There is a context and a story to everything. Every word spoken, every situation in life has a context and story that might not be as 'face value' as it seems. Just like life, good art and music also have a context and a story. A good artist includes ideas and themes to unwrap that aren’t ‘face value’, and will use such rhetorical devices as metaphors and similes to achieve this. And, when you think about it, doesn’t language just fall apart when trying to explain God? Hence why it is so important to say that God can be like this or that or that God is this or that, when at ‘face value’ He might not be. But there is greater depth of meaning and mystery inside of these devices.

For example:

Jesus loves me.


He loves like a hurricane, I am a tree.      (John Mark McMillan)

My hope is that as each person walks into Forefront, they remain thoughtful, not blindly taking everything ‘by faith’ but thinking about the words that are sung, the message that is spoken, and how these elements are speaking to them in ways that might not be as ‘face value’ as they seem.

If we are just slaves to another person’s ideas or thoughts then how can we expect to have our own epiphanies? I think it is a dangerous place to be in to walk into church expecting that everything will be cut and dry, black and white, face value, and easy to explain. Isn’t God mysterious? Can we fully explain him? 

Which is why….

I love John Mark McMillan and his lyrics. 

Check out these lyrics from his song Guns/Napoleon. At face value, sure they may seem rather violent (By the way, how often do we sing “we thank you for the cross” – one of the most violent forms of torture ever invented and we don’t even bat an eyelid. We have become numb to the violence of that story.), but dig deep. What do these lyrics mean to you? 

You’re sinking all my ships
You’re climbing all my fences
The storm upon my gate
The breach in my defenses

Like the sun against the morning
You set your face against the doors in
All the houses where I run
And I’m laying down my guns

And you keep coming on
Like Napoleon
And I’ll lose my head and throne
In the bloody revolution

You fill the hollows of the halls
In the houses where I walk
You’re hanging pictures on the walls
In the houses where I haunt

You’re standing on my harbor
You’re landing on my shore
I’m handing down my armor
I’m landing on my sword

On the brink of kingdom come
And I’m standing in the flood
Of everything I ever was
And I’m laying down my guns

Last Sunday at Forefront Brooklyn, Travis spoke about the freedom from ego:

“That we will abandon the hope that we place in our own spiritual effort and expertise and the impressive resume of personal accomplishments and cry out for Jesus.”

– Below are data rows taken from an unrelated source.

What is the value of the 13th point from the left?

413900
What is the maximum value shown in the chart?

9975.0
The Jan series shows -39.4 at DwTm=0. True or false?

For me, I like to think of the “guns” in this song as being my ego. That which I need to lay down in order to have the space to see what God is already doing around me.

It’s too easy to say "I don’t understand it." For us to sing the same ‘face value’ phrases forever seems too mindless to me. I don’t think God created us to be mindless creatures. Doesn’t God continually draw us in to see new sides of Him, new ways of thinking about Her, new ways of seeing Them at work? Let's find new ways to sing about the Great Creator.